Musa Kart, who gave his latest media interview before returning to prison to Euronews, is one of six current and former workers at Cumhuriyet, the country’s oldest independent newspaper, to lose an appeal against conviction on terror-related charges.

Their case is the latest erosion of press freedom in Turkey, where journalists are among thousands facing charges in a crackdown sparked by the failed coup. Many have been detained for more than a year without trial.

More than 77,000 people have been jailed pending trial, while about 150,000 civil servants and military personnel have been sacked or suspended from their jobs. Widespread operations and arrests are still routine.

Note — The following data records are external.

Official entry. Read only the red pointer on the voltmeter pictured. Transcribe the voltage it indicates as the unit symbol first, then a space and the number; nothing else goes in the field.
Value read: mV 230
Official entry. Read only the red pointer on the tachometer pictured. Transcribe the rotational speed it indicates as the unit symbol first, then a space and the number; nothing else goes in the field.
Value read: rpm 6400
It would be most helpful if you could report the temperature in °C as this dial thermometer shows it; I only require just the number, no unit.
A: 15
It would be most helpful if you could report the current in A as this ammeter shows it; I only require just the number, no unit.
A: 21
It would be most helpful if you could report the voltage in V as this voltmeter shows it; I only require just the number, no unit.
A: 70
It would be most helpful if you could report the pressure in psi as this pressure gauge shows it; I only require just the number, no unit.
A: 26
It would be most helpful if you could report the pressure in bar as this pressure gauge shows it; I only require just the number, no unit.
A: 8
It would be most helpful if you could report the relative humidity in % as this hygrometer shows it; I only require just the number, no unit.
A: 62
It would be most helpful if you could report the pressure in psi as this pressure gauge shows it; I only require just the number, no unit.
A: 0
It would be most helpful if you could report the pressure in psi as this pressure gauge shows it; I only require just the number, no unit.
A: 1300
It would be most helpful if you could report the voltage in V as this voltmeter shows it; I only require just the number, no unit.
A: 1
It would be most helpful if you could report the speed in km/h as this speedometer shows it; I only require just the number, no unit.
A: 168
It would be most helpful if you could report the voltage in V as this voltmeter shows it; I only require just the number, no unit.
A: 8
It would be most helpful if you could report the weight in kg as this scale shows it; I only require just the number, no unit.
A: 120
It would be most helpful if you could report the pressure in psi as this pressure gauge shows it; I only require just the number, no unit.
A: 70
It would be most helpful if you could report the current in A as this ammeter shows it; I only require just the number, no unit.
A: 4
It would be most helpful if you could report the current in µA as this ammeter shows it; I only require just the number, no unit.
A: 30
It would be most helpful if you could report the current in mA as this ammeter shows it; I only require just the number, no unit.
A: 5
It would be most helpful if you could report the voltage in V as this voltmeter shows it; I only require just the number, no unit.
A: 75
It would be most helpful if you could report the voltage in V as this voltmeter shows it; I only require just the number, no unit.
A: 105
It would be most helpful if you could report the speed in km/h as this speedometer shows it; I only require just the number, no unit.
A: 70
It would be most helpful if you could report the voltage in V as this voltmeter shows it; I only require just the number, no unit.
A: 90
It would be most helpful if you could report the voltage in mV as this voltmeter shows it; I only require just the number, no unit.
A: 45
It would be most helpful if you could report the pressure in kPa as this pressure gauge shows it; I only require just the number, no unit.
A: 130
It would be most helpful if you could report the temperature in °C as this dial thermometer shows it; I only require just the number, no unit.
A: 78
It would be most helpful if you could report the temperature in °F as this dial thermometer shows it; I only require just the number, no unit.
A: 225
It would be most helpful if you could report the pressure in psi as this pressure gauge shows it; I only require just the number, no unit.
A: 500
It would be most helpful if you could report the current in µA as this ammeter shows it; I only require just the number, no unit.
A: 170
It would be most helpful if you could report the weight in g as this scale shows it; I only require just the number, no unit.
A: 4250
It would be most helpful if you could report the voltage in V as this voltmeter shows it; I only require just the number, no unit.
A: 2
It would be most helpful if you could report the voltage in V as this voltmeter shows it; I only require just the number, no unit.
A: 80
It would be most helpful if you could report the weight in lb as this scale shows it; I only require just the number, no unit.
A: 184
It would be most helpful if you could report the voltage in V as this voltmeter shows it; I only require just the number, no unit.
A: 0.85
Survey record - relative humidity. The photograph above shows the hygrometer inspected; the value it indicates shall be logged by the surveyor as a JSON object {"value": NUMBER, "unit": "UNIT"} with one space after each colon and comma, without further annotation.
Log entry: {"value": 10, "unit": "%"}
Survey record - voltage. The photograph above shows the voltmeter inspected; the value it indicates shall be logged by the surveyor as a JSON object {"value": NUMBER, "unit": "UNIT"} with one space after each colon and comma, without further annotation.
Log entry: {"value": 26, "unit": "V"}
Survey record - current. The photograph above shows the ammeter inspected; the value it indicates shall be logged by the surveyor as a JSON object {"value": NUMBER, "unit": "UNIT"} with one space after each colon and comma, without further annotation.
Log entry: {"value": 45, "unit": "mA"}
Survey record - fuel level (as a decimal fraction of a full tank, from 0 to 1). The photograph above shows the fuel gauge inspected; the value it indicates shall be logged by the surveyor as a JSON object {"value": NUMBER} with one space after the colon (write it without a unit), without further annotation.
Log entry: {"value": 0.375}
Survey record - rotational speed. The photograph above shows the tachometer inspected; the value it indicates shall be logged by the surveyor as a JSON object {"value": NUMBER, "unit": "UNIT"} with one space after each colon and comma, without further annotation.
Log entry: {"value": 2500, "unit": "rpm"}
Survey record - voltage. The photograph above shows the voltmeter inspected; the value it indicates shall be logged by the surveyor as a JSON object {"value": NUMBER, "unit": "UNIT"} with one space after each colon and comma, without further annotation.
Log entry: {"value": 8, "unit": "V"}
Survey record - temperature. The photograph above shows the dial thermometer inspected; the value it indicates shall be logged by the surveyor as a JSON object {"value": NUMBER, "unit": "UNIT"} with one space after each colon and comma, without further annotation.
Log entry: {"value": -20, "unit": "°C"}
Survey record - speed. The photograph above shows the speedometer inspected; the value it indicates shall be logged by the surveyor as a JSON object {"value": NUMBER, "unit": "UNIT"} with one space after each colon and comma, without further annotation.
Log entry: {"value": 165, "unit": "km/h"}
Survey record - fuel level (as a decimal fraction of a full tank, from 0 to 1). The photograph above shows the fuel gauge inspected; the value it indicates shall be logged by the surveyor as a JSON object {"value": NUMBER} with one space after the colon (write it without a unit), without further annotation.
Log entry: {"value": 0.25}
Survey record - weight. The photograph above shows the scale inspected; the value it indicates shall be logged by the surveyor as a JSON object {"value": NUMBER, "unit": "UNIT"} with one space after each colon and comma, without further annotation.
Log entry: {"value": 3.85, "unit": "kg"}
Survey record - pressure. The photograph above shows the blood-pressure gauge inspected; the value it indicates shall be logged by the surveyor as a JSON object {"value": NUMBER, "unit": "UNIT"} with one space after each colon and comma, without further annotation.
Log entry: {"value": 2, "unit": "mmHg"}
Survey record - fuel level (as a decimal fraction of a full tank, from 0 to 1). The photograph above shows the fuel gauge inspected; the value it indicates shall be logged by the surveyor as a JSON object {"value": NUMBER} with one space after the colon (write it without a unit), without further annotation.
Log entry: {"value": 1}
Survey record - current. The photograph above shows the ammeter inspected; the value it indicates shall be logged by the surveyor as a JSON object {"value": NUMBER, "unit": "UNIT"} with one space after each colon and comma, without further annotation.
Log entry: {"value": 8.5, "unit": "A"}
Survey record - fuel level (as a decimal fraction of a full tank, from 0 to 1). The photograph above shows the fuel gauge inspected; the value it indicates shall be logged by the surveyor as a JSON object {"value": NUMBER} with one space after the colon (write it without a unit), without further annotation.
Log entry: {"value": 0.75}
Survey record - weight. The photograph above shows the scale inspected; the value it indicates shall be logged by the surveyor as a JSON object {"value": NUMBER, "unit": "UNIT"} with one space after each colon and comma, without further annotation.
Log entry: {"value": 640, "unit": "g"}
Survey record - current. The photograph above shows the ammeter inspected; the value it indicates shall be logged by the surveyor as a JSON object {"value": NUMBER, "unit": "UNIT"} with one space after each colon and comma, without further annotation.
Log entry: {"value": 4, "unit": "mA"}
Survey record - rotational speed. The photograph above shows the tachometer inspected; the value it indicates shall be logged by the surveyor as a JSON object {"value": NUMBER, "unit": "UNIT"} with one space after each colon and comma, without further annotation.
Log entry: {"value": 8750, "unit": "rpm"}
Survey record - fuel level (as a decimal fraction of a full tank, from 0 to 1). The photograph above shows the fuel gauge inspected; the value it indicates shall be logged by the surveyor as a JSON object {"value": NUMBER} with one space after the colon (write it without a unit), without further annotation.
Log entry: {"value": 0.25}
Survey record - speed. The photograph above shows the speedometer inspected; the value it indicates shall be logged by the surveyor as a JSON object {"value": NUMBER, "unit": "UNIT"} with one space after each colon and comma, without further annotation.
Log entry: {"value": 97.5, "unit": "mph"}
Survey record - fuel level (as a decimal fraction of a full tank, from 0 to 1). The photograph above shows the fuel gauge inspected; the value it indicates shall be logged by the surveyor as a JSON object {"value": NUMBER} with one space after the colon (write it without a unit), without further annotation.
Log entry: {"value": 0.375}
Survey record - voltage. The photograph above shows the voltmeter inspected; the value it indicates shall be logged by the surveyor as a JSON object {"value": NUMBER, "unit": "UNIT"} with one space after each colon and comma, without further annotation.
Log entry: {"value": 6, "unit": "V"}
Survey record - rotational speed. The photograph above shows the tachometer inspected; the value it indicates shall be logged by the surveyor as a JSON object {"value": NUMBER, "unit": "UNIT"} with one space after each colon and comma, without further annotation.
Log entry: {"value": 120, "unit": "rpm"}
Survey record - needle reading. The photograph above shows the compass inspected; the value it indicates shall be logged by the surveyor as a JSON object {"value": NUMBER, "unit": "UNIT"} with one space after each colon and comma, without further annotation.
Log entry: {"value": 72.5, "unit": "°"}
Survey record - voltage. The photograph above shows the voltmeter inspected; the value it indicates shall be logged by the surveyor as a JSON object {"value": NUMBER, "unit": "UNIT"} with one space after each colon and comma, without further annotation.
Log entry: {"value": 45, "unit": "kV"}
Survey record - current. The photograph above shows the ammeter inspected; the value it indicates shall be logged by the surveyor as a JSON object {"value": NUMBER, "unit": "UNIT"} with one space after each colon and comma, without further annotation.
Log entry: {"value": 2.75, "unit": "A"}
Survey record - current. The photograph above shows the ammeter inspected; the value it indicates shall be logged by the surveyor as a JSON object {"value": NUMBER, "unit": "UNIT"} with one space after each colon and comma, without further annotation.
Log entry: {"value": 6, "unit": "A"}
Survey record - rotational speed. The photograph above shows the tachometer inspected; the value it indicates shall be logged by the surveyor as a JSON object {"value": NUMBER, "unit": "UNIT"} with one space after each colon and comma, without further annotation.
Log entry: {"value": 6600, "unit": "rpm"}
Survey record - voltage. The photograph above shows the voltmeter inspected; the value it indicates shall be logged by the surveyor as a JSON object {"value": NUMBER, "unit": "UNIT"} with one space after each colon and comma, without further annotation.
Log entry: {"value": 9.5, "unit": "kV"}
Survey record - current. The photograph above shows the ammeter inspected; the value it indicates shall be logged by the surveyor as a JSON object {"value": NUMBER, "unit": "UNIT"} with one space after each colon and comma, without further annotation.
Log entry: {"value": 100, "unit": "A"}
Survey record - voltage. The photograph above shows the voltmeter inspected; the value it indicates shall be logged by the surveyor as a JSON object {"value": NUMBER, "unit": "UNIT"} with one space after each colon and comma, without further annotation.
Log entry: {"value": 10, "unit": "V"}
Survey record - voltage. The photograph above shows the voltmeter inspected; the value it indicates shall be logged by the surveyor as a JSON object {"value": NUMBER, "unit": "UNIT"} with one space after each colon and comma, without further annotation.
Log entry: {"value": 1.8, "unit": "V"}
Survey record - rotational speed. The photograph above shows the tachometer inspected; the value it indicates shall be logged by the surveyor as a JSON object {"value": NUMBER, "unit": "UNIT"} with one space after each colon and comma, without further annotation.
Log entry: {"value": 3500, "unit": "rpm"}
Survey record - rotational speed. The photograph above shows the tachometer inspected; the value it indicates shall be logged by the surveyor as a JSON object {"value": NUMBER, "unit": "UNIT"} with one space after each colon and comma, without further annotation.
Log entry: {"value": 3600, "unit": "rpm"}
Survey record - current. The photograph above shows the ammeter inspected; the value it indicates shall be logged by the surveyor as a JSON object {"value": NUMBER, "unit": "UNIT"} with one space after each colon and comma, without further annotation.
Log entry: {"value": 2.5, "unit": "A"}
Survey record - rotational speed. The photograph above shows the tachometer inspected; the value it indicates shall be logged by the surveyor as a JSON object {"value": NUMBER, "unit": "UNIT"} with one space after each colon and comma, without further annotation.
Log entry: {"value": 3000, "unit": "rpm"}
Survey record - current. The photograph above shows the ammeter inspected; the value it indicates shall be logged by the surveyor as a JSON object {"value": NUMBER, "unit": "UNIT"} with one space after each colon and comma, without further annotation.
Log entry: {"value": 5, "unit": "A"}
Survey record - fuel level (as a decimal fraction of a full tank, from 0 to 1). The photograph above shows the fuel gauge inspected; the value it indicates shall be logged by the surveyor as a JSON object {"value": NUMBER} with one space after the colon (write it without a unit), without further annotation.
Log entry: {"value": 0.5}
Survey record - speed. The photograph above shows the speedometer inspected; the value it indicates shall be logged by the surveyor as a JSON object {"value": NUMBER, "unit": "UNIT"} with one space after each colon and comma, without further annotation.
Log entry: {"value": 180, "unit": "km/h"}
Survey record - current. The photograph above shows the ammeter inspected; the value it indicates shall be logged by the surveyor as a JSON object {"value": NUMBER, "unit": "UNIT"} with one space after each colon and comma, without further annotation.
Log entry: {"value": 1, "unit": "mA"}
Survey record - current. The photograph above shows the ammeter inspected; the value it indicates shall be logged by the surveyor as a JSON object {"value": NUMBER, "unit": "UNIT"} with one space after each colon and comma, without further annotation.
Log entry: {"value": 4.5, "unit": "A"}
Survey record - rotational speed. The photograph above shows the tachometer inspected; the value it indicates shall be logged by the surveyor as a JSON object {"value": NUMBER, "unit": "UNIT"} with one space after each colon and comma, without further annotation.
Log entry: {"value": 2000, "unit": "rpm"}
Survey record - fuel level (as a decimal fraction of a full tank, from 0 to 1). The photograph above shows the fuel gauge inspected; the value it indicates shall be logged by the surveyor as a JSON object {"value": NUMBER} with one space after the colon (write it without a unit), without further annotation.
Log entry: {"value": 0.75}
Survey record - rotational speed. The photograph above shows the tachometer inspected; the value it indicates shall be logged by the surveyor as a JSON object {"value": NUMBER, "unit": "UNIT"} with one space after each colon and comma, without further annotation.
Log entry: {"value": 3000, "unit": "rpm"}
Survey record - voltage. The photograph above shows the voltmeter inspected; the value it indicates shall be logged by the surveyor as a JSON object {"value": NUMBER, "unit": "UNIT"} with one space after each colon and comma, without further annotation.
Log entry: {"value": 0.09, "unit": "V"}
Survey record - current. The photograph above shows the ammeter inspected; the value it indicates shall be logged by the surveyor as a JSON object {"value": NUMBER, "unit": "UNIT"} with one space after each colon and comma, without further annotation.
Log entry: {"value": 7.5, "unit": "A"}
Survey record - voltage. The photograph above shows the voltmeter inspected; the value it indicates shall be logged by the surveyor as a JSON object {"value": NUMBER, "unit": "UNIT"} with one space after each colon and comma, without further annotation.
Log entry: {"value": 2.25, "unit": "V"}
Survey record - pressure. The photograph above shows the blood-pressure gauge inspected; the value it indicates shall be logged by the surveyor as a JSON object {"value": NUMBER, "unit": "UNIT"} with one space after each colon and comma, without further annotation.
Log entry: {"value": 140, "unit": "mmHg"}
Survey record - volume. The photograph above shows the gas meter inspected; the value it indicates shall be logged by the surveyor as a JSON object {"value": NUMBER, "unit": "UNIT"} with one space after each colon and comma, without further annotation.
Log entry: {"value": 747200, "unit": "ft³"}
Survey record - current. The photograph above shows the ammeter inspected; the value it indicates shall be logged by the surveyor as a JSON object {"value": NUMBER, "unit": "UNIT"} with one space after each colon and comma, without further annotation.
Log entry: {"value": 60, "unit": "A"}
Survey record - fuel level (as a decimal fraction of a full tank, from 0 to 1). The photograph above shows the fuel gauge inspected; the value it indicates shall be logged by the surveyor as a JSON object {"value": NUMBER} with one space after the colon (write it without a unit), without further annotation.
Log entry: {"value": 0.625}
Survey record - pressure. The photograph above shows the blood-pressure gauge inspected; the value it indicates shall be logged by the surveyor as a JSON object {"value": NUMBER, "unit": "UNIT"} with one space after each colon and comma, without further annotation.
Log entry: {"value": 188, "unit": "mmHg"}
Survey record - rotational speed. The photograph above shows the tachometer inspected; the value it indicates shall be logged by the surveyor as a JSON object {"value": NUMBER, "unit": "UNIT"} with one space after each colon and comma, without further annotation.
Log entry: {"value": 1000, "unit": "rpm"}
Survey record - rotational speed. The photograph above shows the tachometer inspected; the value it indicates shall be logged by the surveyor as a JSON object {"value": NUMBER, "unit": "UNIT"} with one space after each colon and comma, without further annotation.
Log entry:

Kart believes the failed coup is being used as a pretext by President Recep Tayyip Erdogan to keep opponents behind bars.

“I have been drawing cartoons for almost 40 years,” he told Euronews on Wednesday. “I have witnessed so many political eras, I have drawn cartoons of many political leaders, which could be considered harsh. I have never faced a legal punishment.

“However, today our space of living has been narrowed significantly. Those who were not happy with our drawing put us in jail using this [coup] excuse.”

The headquarters of Cumhuriyet in Istanbul is behind security fences.

Kart was among 14 staff of Cumhuriyet to receive a jail sentence last year on charges of terrorism or links to US-based cleric Fethullah Gülen, a key Erdogan opponent, despite also bring a critic of Gülen.

He was sentenced to four years in prison last year. Indictment files uploaded to the government’s judiciary website last year showed that booking a holiday with ETS Tur was considered a connection with the Gulen movement.

“Evidently, holidays in Turkey are not that cheap,” Kart joked on Twitter at the time.

Despite the apparent connection, the founder of ETS Tur, Mehmet Ersoy, last year became Erdogan’s tourism and culture minister.

Kart was among six workers freed while appealing their convictions, which were upheld in February by a court in Istanbul.

Euronews
Musa Kart spoke to Euronews on Wednesday.Euronews

The six including Kart, four administrators and one accountant, were returned to Kandira prison, 90 miles from Istanbul, to serve the rest of their jail sentences. Eight others are awaiting appeal or have served their sentences.

Turkey is the world’s top jailor of professional journalists and is ranked 157th out of 180 countries in RSF's 2019 World Press Freedom Index.

Kart said he hoped the case would galvanise opposition to the crackdown.

“There is a task for us,” he said. “We have to show that these policies, this way of thinking should be abandoned.”

“We have to stand tall against this suppressing, cruel attitude. There is no way we should yield or step back. Our children, grandchildren are living in this country. This is our country and we love our country and we will stay here and go into jail again if we have to.”